According to Emefiele, the USSD has been very useful as a part of the mechanism for financial inclusion, noting that it will not allow the services to be disrupted over the sharing of the income between banks and telecommunication companies.

Earlier in 2020, the federal government’s drive to get more than half of Nigeria’s population to have bank accounts or at least contribute to financial flow through mobile banking was threatened by disagreement between banks and telecommunications companies over Unstructured Supplementary Service Data (USSD) debt.

Also, in March 2021, telecom operators in the country announced that they would stop the use of the Unstructured Supplementary Service Data (USSD) by banks and other financial institutions in the country.
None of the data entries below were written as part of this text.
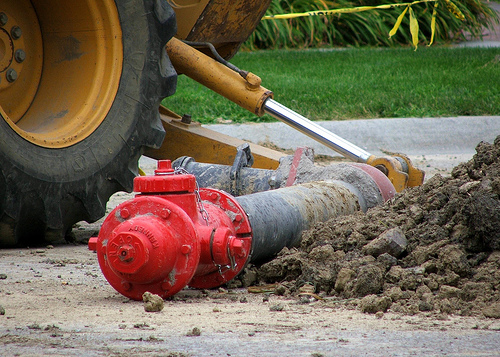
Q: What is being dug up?
A: A fire hydrant.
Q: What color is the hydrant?
A: Red.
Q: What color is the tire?
A: Black.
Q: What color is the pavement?
A: Gray.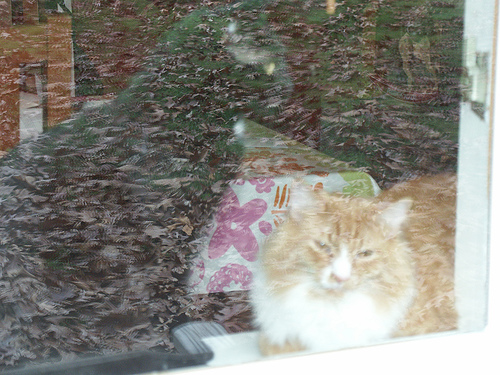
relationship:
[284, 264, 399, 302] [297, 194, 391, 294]
whiskers on face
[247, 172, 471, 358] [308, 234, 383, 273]
cat has eyes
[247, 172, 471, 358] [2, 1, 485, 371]
cat in window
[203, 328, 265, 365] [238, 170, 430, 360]
table under cat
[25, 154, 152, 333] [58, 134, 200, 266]
reflection of leafs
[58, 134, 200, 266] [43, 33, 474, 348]
leafs on window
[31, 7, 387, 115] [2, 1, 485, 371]
leaves reflected in window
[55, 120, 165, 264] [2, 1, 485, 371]
grass reflected in window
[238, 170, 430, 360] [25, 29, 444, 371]
cat sitting in window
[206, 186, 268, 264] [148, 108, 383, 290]
flower on box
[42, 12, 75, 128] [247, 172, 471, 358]
bed post by cat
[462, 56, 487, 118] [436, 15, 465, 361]
latch on wall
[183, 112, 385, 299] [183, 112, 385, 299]
box wrapped in box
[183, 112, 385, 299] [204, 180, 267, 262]
box with floral details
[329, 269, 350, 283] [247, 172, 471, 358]
nose on cat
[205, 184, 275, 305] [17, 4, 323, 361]
designs near cat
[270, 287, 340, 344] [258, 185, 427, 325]
fur on cat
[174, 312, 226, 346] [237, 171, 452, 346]
remote by cat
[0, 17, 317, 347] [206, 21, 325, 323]
cat in window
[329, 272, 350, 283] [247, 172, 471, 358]
nose of cat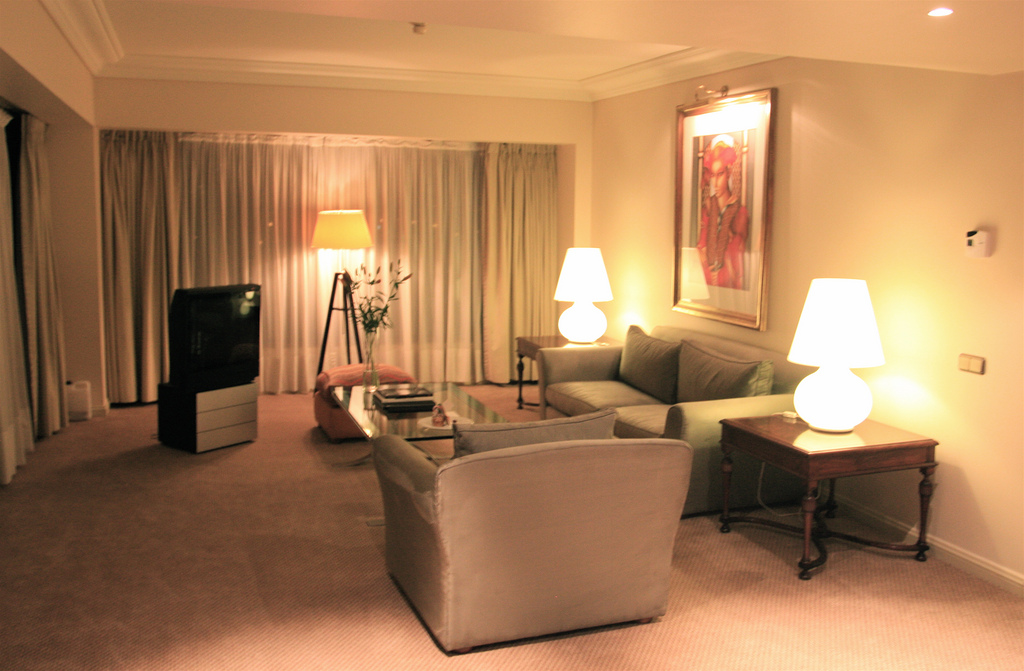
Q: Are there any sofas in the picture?
A: Yes, there is a sofa.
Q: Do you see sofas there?
A: Yes, there is a sofa.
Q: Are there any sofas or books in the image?
A: Yes, there is a sofa.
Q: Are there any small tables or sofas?
A: Yes, there is a small sofa.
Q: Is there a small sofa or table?
A: Yes, there is a small sofa.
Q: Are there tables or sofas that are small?
A: Yes, the sofa is small.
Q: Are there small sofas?
A: Yes, there is a small sofa.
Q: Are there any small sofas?
A: Yes, there is a small sofa.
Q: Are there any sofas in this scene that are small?
A: Yes, there is a small sofa.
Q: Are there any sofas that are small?
A: Yes, there is a sofa that is small.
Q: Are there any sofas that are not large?
A: Yes, there is a small sofa.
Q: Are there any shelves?
A: No, there are no shelves.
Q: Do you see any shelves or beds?
A: No, there are no shelves or beds.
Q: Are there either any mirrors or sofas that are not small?
A: No, there is a sofa but it is small.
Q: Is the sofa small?
A: Yes, the sofa is small.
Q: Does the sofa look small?
A: Yes, the sofa is small.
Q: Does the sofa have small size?
A: Yes, the sofa is small.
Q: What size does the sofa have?
A: The sofa has small size.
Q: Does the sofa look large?
A: No, the sofa is small.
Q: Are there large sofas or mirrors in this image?
A: No, there is a sofa but it is small.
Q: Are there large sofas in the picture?
A: No, there is a sofa but it is small.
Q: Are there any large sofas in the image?
A: No, there is a sofa but it is small.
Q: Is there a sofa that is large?
A: No, there is a sofa but it is small.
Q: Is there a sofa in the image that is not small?
A: No, there is a sofa but it is small.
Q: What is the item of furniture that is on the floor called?
A: The piece of furniture is a sofa.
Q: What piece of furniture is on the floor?
A: The piece of furniture is a sofa.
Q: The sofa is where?
A: The sofa is on the floor.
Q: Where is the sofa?
A: The sofa is on the floor.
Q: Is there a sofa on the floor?
A: Yes, there is a sofa on the floor.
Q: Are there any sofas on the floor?
A: Yes, there is a sofa on the floor.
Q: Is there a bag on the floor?
A: No, there is a sofa on the floor.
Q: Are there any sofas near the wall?
A: Yes, there is a sofa near the wall.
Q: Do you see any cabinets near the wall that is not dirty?
A: No, there is a sofa near the wall.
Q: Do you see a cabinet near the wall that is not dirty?
A: No, there is a sofa near the wall.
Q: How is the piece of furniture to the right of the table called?
A: The piece of furniture is a sofa.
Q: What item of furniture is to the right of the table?
A: The piece of furniture is a sofa.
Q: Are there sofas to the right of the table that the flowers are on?
A: Yes, there is a sofa to the right of the table.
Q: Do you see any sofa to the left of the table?
A: No, the sofa is to the right of the table.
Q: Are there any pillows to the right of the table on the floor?
A: No, there is a sofa to the right of the table.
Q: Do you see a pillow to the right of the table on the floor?
A: No, there is a sofa to the right of the table.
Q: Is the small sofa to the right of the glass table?
A: Yes, the sofa is to the right of the table.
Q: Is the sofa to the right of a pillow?
A: No, the sofa is to the right of the table.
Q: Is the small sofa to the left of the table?
A: No, the sofa is to the right of the table.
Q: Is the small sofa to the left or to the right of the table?
A: The sofa is to the right of the table.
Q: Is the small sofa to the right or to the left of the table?
A: The sofa is to the right of the table.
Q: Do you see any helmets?
A: No, there are no helmets.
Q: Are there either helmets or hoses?
A: No, there are no helmets or hoses.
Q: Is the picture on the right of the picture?
A: Yes, the picture is on the right of the image.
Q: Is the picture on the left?
A: No, the picture is on the right of the image.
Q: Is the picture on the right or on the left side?
A: The picture is on the right of the image.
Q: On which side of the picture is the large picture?
A: The picture is on the right of the image.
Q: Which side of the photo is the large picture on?
A: The picture is on the right of the image.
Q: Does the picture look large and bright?
A: Yes, the picture is large and bright.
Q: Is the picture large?
A: Yes, the picture is large.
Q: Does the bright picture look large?
A: Yes, the picture is large.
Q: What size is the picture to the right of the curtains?
A: The picture is large.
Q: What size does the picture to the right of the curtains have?
A: The picture has large size.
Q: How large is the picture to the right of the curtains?
A: The picture is large.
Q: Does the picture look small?
A: No, the picture is large.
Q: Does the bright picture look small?
A: No, the picture is large.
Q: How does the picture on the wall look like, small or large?
A: The picture is large.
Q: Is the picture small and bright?
A: No, the picture is bright but large.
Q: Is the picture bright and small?
A: No, the picture is bright but large.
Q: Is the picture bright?
A: Yes, the picture is bright.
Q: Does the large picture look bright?
A: Yes, the picture is bright.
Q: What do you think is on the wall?
A: The picture is on the wall.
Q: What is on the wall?
A: The picture is on the wall.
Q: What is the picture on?
A: The picture is on the wall.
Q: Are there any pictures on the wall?
A: Yes, there is a picture on the wall.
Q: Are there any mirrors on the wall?
A: No, there is a picture on the wall.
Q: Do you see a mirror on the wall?
A: No, there is a picture on the wall.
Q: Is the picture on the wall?
A: Yes, the picture is on the wall.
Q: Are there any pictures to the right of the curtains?
A: Yes, there is a picture to the right of the curtains.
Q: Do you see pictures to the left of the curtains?
A: No, the picture is to the right of the curtains.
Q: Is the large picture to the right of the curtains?
A: Yes, the picture is to the right of the curtains.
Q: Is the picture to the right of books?
A: No, the picture is to the right of the curtains.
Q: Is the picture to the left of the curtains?
A: No, the picture is to the right of the curtains.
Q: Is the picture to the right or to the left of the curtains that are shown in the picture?
A: The picture is to the right of the curtains.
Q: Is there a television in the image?
A: Yes, there is a television.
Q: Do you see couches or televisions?
A: Yes, there is a television.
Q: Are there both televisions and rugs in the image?
A: No, there is a television but no rugs.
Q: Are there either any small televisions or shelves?
A: Yes, there is a small television.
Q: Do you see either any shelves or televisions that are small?
A: Yes, the television is small.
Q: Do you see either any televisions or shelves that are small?
A: Yes, the television is small.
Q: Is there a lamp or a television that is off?
A: Yes, the television is off.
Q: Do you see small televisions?
A: Yes, there is a small television.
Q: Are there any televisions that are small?
A: Yes, there is a television that is small.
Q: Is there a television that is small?
A: Yes, there is a television that is small.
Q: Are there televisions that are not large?
A: Yes, there is a small television.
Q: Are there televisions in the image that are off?
A: Yes, there is a television that is off.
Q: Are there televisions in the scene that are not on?
A: Yes, there is a television that is off.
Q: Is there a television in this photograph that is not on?
A: Yes, there is a television that is off.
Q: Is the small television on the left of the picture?
A: Yes, the television is on the left of the image.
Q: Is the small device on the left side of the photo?
A: Yes, the television is on the left of the image.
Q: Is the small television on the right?
A: No, the television is on the left of the image.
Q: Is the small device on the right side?
A: No, the television is on the left of the image.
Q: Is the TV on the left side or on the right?
A: The TV is on the left of the image.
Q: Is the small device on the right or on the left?
A: The TV is on the left of the image.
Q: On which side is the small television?
A: The TV is on the left of the image.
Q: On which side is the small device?
A: The TV is on the left of the image.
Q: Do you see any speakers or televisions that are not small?
A: No, there is a television but it is small.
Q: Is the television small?
A: Yes, the television is small.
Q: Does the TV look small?
A: Yes, the TV is small.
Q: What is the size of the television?
A: The television is small.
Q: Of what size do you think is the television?
A: The television is small.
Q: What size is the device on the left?
A: The television is small.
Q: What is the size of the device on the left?
A: The television is small.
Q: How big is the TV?
A: The TV is small.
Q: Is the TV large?
A: No, the TV is small.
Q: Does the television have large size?
A: No, the television is small.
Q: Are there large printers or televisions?
A: No, there is a television but it is small.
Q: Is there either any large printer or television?
A: No, there is a television but it is small.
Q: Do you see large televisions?
A: No, there is a television but it is small.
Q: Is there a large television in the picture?
A: No, there is a television but it is small.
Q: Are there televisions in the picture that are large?
A: No, there is a television but it is small.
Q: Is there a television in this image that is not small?
A: No, there is a television but it is small.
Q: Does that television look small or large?
A: The television is small.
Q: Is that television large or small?
A: The television is small.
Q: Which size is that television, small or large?
A: The television is small.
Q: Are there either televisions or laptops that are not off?
A: No, there is a television but it is off.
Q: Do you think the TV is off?
A: Yes, the TV is off.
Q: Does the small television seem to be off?
A: Yes, the TV is off.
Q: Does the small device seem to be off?
A: Yes, the TV is off.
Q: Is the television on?
A: No, the television is off.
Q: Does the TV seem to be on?
A: No, the TV is off.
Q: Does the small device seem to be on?
A: No, the TV is off.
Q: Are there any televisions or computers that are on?
A: No, there is a television but it is off.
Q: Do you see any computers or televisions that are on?
A: No, there is a television but it is off.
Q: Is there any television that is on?
A: No, there is a television but it is off.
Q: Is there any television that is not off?
A: No, there is a television but it is off.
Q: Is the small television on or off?
A: The television is off.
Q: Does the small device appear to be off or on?
A: The television is off.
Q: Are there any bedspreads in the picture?
A: No, there are no bedspreads.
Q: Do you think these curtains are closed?
A: Yes, the curtains are closed.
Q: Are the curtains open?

This was due to an unresolved dispute over a N42 billion debt allegedly owed the telcos.

A telecom right activist, Deolu Ogunbanjo, said Nigerian telecoms subscribers should sue the banks if they couldn’t use the USSD for their banking transactions by May ending.

Ogunbanjo, who is the president of the Association of Telecom Subscribers of Nigeria (NATCOMS), said the telcos wouldn’t be doing anything wrong if they eventually disconnect the banks by the end of May.

He, however, advised the telcos to use other effective ways to fight the banks rather than that which affects subscribers.